Work item: Given the entries below, would you transcribe exactly the lines starting at the one with "esi.org.il/Report_Detail_Eng.aspx?id=12648" and ending at the one with "More Citation Formats", both kept, pictures omitted, nothing extra?

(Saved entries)
------------------------------------------------------------------------

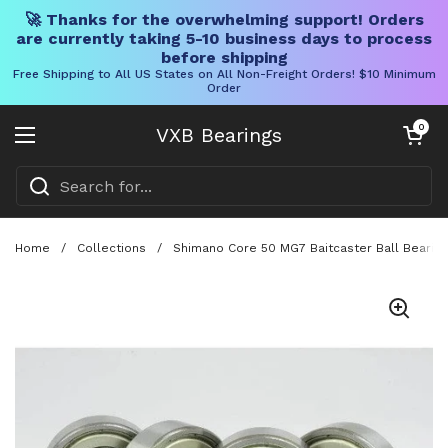
🚀 Thanks for the overwhelming support! Orders
are currently taking 5-10 business days to process
before shipping
Free Shipping to All US States on All Non-Freight Orders! $10 Minimum
Order
Skip to content
Open cart
0
VXB Bearings
Open menu
Home
/
Collections
/
Shimano Core 50 MG7 Baitcaster Ball Bearing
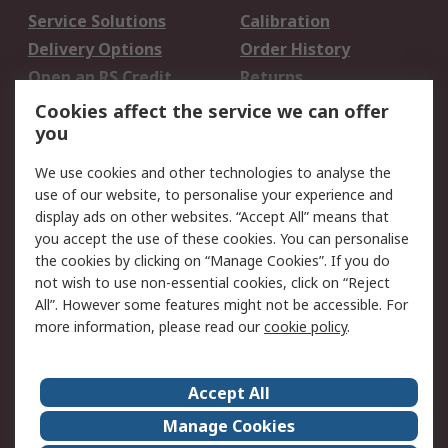
Service Solutions
Calibration
Delivery Options
Order History
Open an RS Credit
Returns
Account
Cookies affect the service we can offer
Scheduled Orders
DesignSpark
you
We use cookies and other technologies to analyse the
Legal
use of our website, to personalise your experience and
Cookie Policy
Email Security
display ads on other websites. “Accept All” means that
you accept the use of these cookies. You can personalise
Privacy Policy -
Website Terms
the cookies by clicking on “Manage Cookies”. If you do
Updated
not wish to use non-essential cookies, click on “Reject
Terms and Conditions
All”. However some features might not be accessible. For
of Sale
more information, please read our
cookie policy
.
About RS
Accept All
About Us
Careers
Manage Cookies
Corporate Group
Events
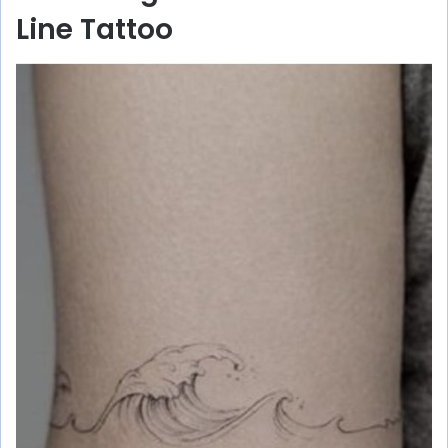
Line Tattoo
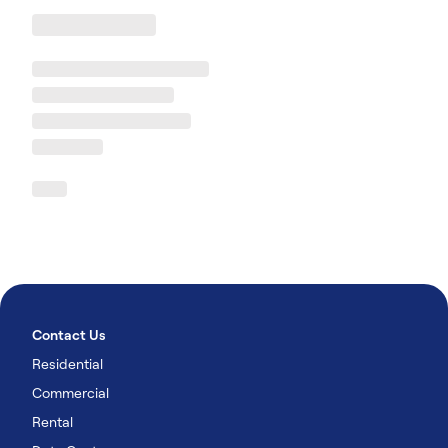
Contact Us
Residential
Commercial
Rental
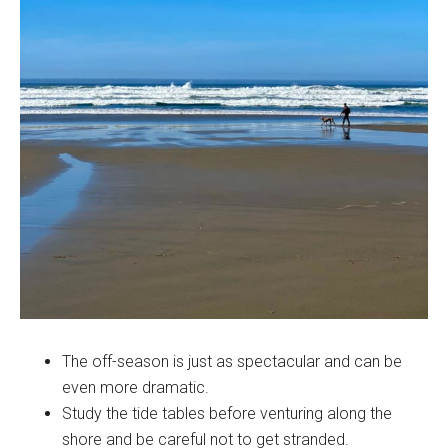
The off-season is just as spectacular and can be
even more dramatic.
Study the tide tables before venturing along the
shore and be careful not to get stranded.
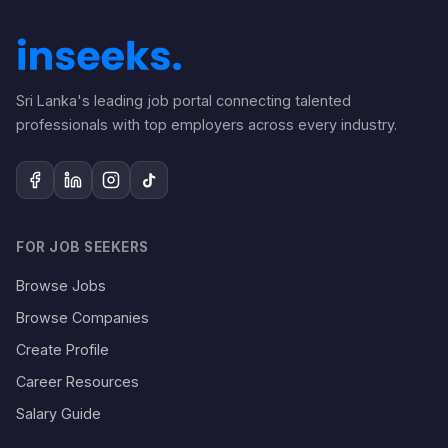
Sri Lanka's leading job portal connecting talented
professionals with top employers across every industry.
FOR JOB SEEKERS
Browse Jobs
Browse Companies
Create Profile
Career Resources
Salary Guide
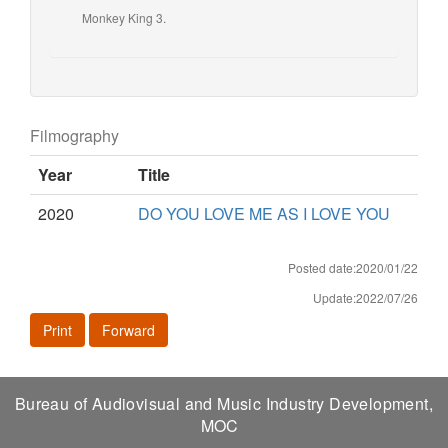
Monkey King 3.
Filmography
Year
Title
2020
DO YOU LOVE ME AS I LOVE YOU
Posted date:2020/01/22
Update:2022/07/26
Print
Forward
Bureau of Audiovisual and Music Industry Development,
MOC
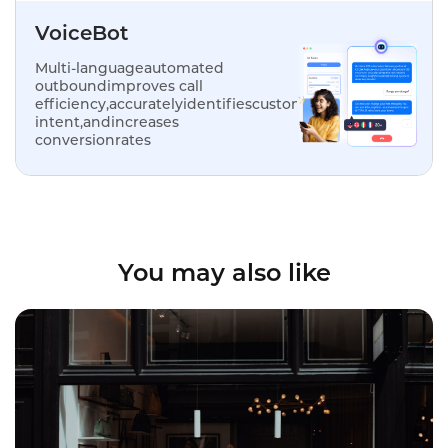
VoiceBot
Multi-languageautomated
outboundimproves call
efficiency,accuratelyidentifiescustomer
intent,andincreases
conversionrates
You may also like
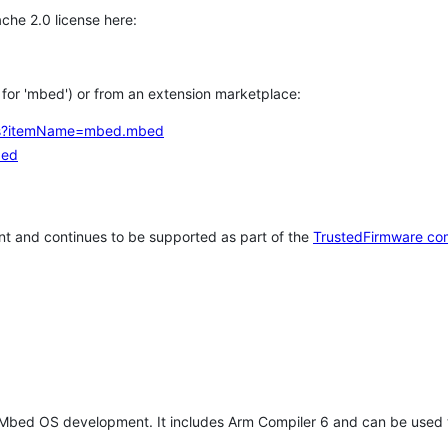
che 2.0 license here:
h for 'mbed') or from an extension marketplace:
tems?itemName=mbed.mbed
bed
t and continues to be supported as part of the
TrustedFirmware co
 Mbed OS development. It includes Arm Compiler 6 and can be used 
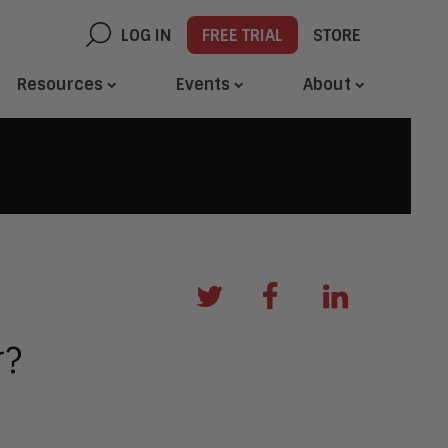
LOG IN
FREE TRIAL
STORE
Resources
Events
About
r?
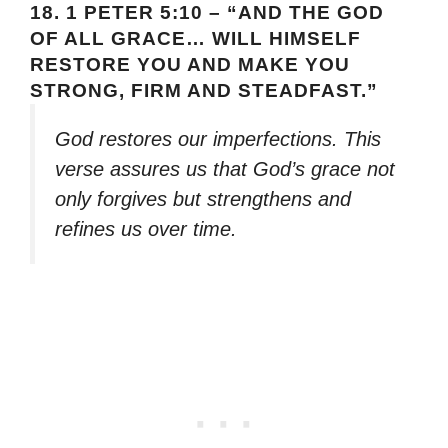
18.
1 PETER 5:10 – “AND THE GOD
OF ALL GRACE… WILL HIMSELF
RESTORE YOU AND MAKE YOU
STRONG, FIRM AND STEADFAST.”
God restores our imperfections. This
verse assures us that God’s grace not
only forgives but strengthens and
refines us over time.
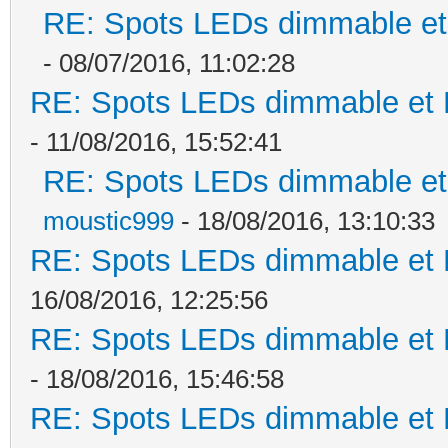
RE: Spots LEDs dimmable et 
- 08/07/2016, 11:02:28
RE: Spots LEDs dimmable et K
- 11/08/2016, 15:52:41
RE: Spots LEDs dimmable et 
moustic999
- 18/08/2016, 13:10:33
RE: Spots LEDs dimmable et K
16/08/2016, 12:25:56
RE: Spots LEDs dimmable et K
- 18/08/2016, 15:46:58
RE: Spots LEDs dimmable et K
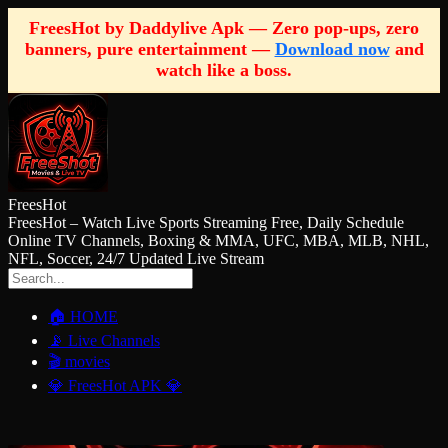
FreesHot by Daddylive Apk — Zero pop-ups, zero
banners, pure entertainment —
Download now
and
watch like a boss.
FreesHot
FreesHot – Watch Live Sports Streaming Free, Daily Schedule
Online TV Channels, Boxing & MMA, UFC, MBA, MLB, NHL,
NFL, Soccer, 24/7 Updated Live Stream
🏠 HOME
📡 Live Channels
🎬 movies
💎 FreesHot APK 💎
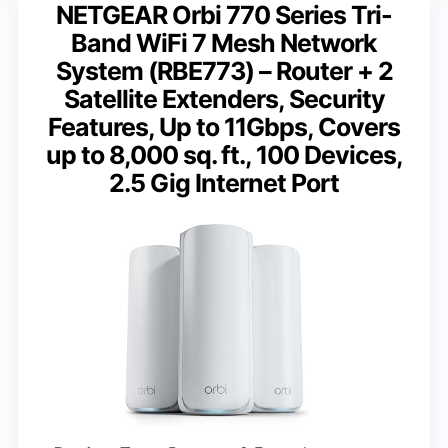
NETGEAR Orbi 770 Series Tri-
Band WiFi 7 Mesh Network
System (RBE773) – Router + 2
Satellite Extenders, Security
Features, Up to 11Gbps, Covers
up to 8,000 sq. ft., 100 Devices,
2.5 Gig Internet Port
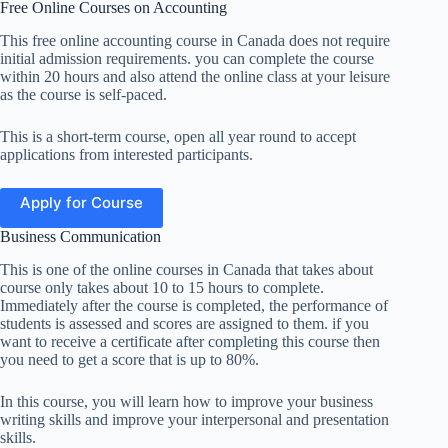
Free Online Courses on Accounting
This free online accounting course in Canada does not require
initial admission requirements. you can complete the course
within 20 hours and also attend the online class at your leisure
as the course is self-paced.
This is a short-term course, open all year round to accept
applications from interested participants.
Apply for Course
Business Communication
This is one of the online courses in Canada that takes about
course only takes about 10 to 15 hours to complete.
Immediately after the course is completed, the performance of
students is assessed and scores are assigned to them. if you
want to receive a certificate after completing this course then
you need to get a score that is up to 80%.
In this course, you will learn how to improve your business
writing skills and improve your interpersonal and presentation
skills.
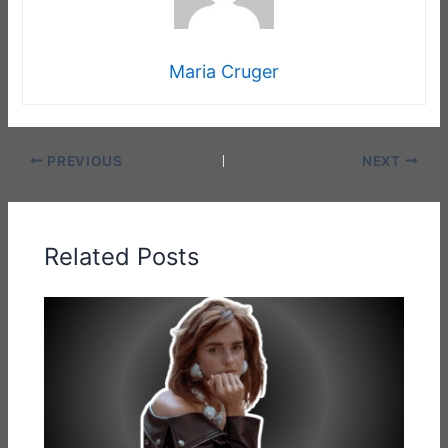
Maria Cruger
PREVIOUS
NEXT
Related Posts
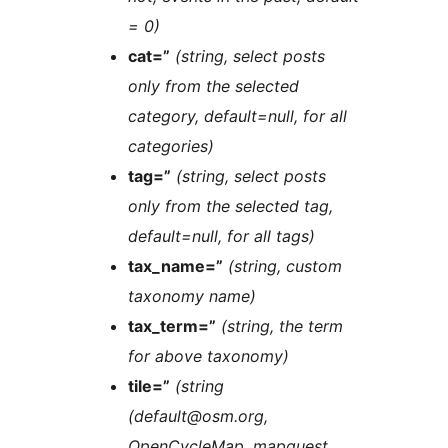
= 0)
cat=”
(string, select posts
only from the selected
category, default=null, for all
categories)
tag=”
(string, select posts
only from the selected tag,
default=null, for all tags)
tax_name=”
(string, custom
taxonomy name)
tax_term=”
(string, the term
for above taxonomy)
tile=”
(string
(default@osm.org,
OpenCycleMap, mapquest,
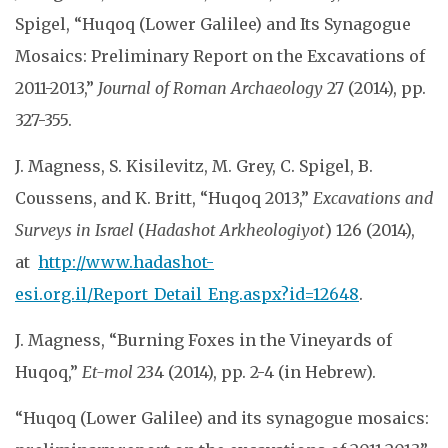
Spigel, “Huqoq (Lower Galilee) and Its Synagogue
Mosaics: Preliminary Report on the Excavations of
2011-2013,”
Journal of Roman Archaeology
27 (2014), pp.
327-355.
J. Magness, S. Kisilevitz, M. Grey, C. Spigel, B.
Coussens, and K. Britt, “Huqoq 2013,”
Excavations and
Surveys in Israel
(
Hadashot Arkheologiyot
) 126 (2014),
at
http://www.hadashot-
esi.org.il/Report_Detail_Eng.aspx?id=12648
.
J. Magness, “Burning Foxes in the Vineyards of
Huqoq,”
Et-mol
234 (2014), pp. 2-4 (in Hebrew).
“Huqoq (Lower Galilee) and its synagogue mosaics:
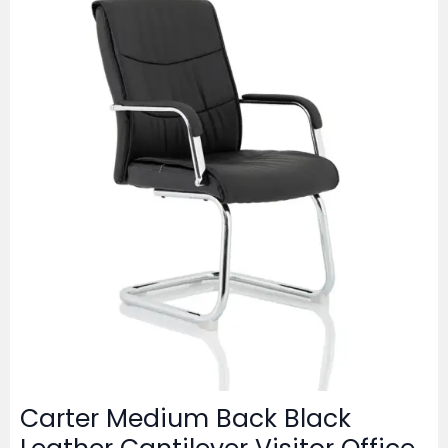
Carter Medium Back Black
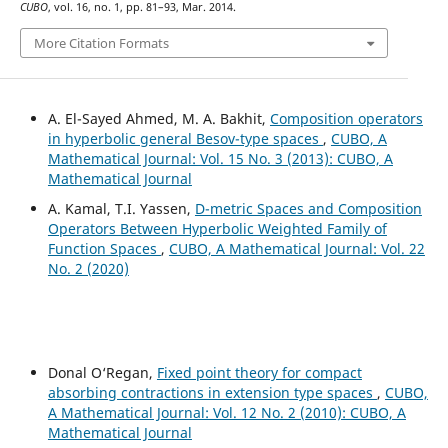
CUBO
, vol. 16, no. 1, pp. 81–93, Mar. 2014.
More Citation Formats
A. El-Sayed Ahmed, M. A. Bakhit,
Composition operators
in hyperbolic general Besov-type spaces
,
CUBO, A
Mathematical Journal: Vol. 15 No. 3 (2013): CUBO, A
Mathematical Journal
A. Kamal, T.I. Yassen,
D-metric Spaces and Composition
Operators Between Hyperbolic Weighted Family of
Function Spaces
,
CUBO, A Mathematical Journal: Vol. 22
No. 2 (2020)
Donal O‘Regan,
Fixed point theory for compact
absorbing contractions in extension type spaces
,
CUBO,
A Mathematical Journal: Vol. 12 No. 2 (2010): CUBO, A
Mathematical Journal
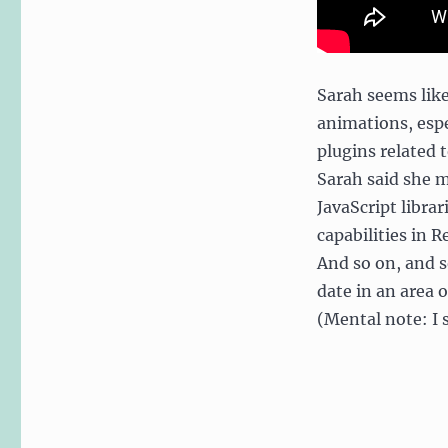
Sarah seems like
animations, espe
plugins related 
Sarah said she m
JavaScript libra
capabilities in R
And so on, and s
date in an area 
(Mental note: I 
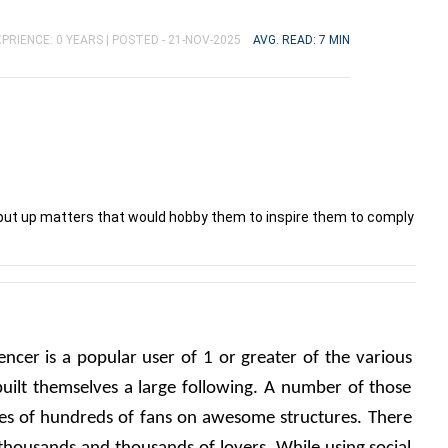
PRIENCE: 0 YEARS |
POSTED - 21-NOV-2025
AVG. READ: 7 MIN
 put up matters that would hobby them to inspire them to comply
encer is a popular user of 1 or greater of the various 
uilt themselves a large following. A number of those 
es of hundreds of fans on awesome structures. There 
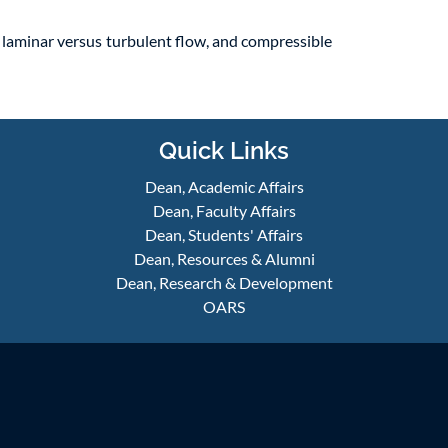
, laminar versus turbulent flow, and compressible
Quick Links
Dean, Academic Affairs
Dean, Faculty Affairs
Dean, Students' Affairs
Dean, Resources & Alumni
Dean, Research & Development
OARS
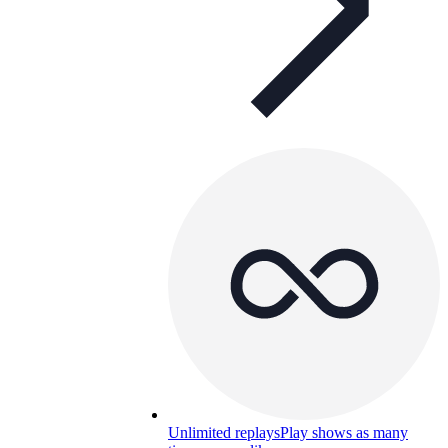
Unlimited replays
Play shows as many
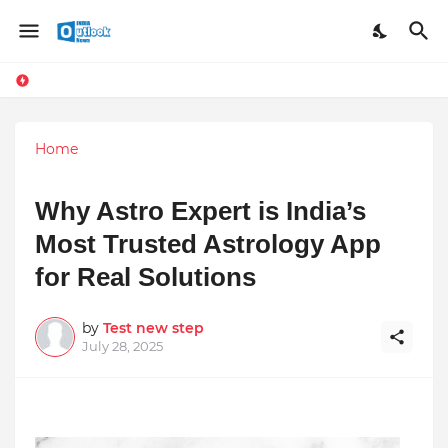
Home
Why Astro Expert is India’s
Most Trusted Astrology App
for Real Solutions
by
Test new step
July 28, 2025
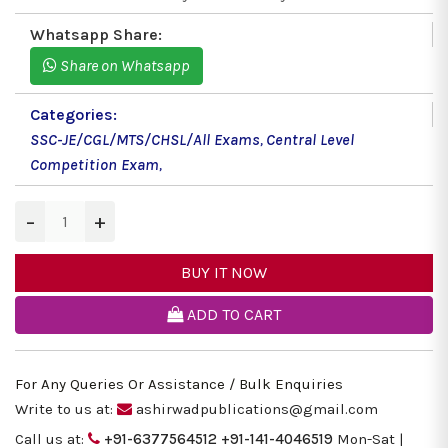
Whatsapp Share:
Share on Whatsapp
Categories:
SSC-JE/CGL/MTS/CHSL/All Exams
,
Central Level
Competition Exam
,
−
+
BUY IT NOW
ADD TO CART
For Any Queries Or Assistance / Bulk Enquiries
Write to us at:
ashirwadpublications@gmail.com
Call us at:
+91-6377564512
+91-141-4046519
Mon-Sat |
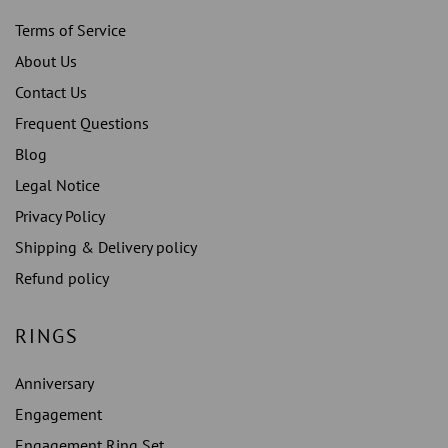
Terms of Service
About Us
Contact Us
Frequent Questions
Blog
Legal Notice
Privacy Policy
Shipping & Delivery policy
Refund policy
RINGS
Anniversary
Engagement
Engagement Ring Set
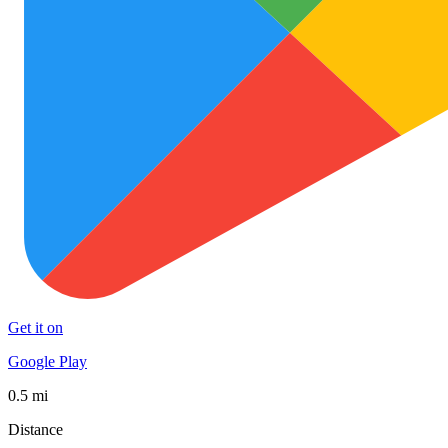
Get it on
Google Play
0.5 mi
Distance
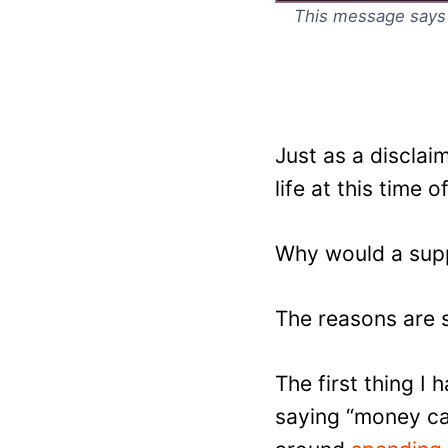
This message says it
Just as a discla
life at this time o
Why would a supp
The reasons are 
The first thing I
saying “money can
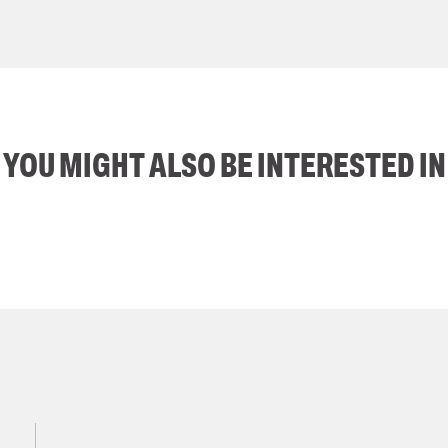
YOU MIGHT ALSO BE INTERESTED IN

------------------------------------------------------------------------

Result for this exercise:
esi.org.il/Report_Detail_Eng.aspx?id=12648
.
J. Magness, “Burning Foxes in the Vineyards of
Huqoq,”
Et-mol
234 (2014), pp. 2-4 (in Hebrew).
“Huqoq (Lower Galilee) and its synagogue mosaics:
Carter Medium Back Black
CUBO
, vol. 16, no. 1, pp. 81–93, Mar. 2014.
More Citation Formats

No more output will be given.